From the CFO’s Office: Catching Up With Gerry Esposito, Newbury Partners
Gerry Esposito is a managing director and has served as the chief financial officer and chief compliance officer of Newbury Partners for 11 years. Newbury, based in Stamford, Conn., invests in buyout, venture capital, special situations, mezzanine, and fund-of-funds in the secondary markets, and has approximately $3 billion in assets under management
Privcap: What are a private equity CFO’s main concerns for their firm in the current market?
Gerry Esposito, Newbury Partners: At a high level, the concern is the ability of a firm to fundraise and generate results for investors while the industry is undergoing a recalibration of investment returns across the asset clawWss. That’s happening worldwide. How you manage and recalibrate in a declining return environment should be front and center for most private equity CFOs.
How have the CFO’s responsibilities evolved and expanded over time? What was the most challenging aspect of these changes for you?

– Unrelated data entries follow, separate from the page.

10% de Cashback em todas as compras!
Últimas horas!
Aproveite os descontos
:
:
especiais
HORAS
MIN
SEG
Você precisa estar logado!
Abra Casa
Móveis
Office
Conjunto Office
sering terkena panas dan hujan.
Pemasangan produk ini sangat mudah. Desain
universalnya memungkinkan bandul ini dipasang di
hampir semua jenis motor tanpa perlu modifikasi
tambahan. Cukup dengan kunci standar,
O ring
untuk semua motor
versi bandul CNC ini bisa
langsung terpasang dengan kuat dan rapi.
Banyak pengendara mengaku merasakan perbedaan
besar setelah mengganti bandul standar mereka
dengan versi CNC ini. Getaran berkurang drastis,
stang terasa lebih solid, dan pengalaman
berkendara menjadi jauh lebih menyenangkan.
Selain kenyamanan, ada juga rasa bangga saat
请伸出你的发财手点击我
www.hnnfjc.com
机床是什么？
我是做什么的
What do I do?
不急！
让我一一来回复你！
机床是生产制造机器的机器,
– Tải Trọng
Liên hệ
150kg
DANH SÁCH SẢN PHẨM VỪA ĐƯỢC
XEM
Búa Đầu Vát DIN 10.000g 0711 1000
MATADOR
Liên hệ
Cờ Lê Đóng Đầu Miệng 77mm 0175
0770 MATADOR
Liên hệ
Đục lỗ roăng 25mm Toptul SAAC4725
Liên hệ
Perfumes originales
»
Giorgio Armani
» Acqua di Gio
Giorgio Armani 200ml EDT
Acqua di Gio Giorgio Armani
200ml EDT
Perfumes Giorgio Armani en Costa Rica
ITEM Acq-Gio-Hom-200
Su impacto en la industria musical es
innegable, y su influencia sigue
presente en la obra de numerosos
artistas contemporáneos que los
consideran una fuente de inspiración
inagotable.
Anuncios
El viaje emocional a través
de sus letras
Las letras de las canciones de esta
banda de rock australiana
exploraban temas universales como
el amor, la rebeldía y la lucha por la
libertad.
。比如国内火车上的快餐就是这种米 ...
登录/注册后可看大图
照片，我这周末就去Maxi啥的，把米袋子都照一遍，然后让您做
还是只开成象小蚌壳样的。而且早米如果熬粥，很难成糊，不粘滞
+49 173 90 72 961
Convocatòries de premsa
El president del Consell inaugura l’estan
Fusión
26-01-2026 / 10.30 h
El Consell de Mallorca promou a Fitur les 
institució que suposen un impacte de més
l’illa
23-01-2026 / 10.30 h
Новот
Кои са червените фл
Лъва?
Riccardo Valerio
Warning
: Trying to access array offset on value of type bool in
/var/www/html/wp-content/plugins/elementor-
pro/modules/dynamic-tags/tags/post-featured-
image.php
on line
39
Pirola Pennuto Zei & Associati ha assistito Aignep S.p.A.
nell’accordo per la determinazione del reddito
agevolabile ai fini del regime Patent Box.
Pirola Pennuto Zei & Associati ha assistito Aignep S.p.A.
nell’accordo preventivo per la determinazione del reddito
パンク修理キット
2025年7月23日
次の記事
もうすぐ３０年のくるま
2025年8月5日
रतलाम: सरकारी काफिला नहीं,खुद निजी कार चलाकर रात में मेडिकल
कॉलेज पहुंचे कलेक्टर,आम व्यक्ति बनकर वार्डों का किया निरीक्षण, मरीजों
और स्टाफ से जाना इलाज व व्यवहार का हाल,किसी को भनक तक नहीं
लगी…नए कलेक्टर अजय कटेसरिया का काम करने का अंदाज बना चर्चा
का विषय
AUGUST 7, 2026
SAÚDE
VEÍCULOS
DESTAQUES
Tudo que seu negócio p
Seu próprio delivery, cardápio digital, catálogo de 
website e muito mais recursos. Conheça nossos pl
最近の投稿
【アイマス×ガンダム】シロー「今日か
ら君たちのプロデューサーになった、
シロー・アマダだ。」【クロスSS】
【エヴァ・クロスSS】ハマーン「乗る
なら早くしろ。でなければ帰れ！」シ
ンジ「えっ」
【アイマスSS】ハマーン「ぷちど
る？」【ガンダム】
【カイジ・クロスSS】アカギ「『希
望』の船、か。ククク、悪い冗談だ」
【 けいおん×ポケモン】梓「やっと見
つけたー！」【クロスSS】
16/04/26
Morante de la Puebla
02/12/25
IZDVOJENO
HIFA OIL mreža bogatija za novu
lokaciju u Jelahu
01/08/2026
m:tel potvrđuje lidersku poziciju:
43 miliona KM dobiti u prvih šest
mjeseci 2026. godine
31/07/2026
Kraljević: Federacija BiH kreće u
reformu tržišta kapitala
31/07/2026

Esposito: What’s been happening is that it’s getting more and more complicated to be a private equity firm in general, whether you’re involved in buyouts or the secondary market. There’s more regulatory pressure, and more investor demands. For at least the last seven or so years, there’s been a kind of job creep in the role. CFOs are uniquely positioned to be involved in every aspect of the firm – most CFOs are fixers, and there’s lots of fixing to be done.
The only way to cure a lot of this is rearranging your workflow, which I’m trying to do and which can be hard. The best results come from empowering your lieutenants to make decisions, so that a lot of the more basic stuff never makes it to your desk.
What trends in regulation and compliance are you watching most closely? Are there governmental or macroeconomic concerns that have recently become more prominent?
Esposito: I believe a lot of what’s been going on in private equity since 2010 has been political. We have been an easy target as an industry, and more and more regulators are jumping on the bandwagon, making more rules and regulations that weren’t previously applicable to private equity now applicable to private equity. The FinCEN (Financial Crimes Enforcement Network) “know your client” rule isn’t finalized, for example, but that’s part of the rules and regulations that need CFO-level attention.
Since the election, I don’t think there’ll be a wholesale furlough or release from regulations that have been passed in the last 10 years, but there will be more of a common-sense, businessman’s approach from regulators. If you’ve taken steps and used your reasonable judgement, I think regulators may have a more reasonable response to issues.
What do private equity CFOs talk about when they get together?
Well, I’m always impressed by the level of camaraderie among private equity CFOs, even among competitors. There aren’t that many of us, and it’s useful to have a handful of people whom you really trust to bounce ideas off of. CFOs should take advantage of that. You can’t do it from behind your desk. You have to get out there and meet people.
The Managing Director and CFO of Newbury Partners discusses the current challenges and strategies for CFOs in the current market.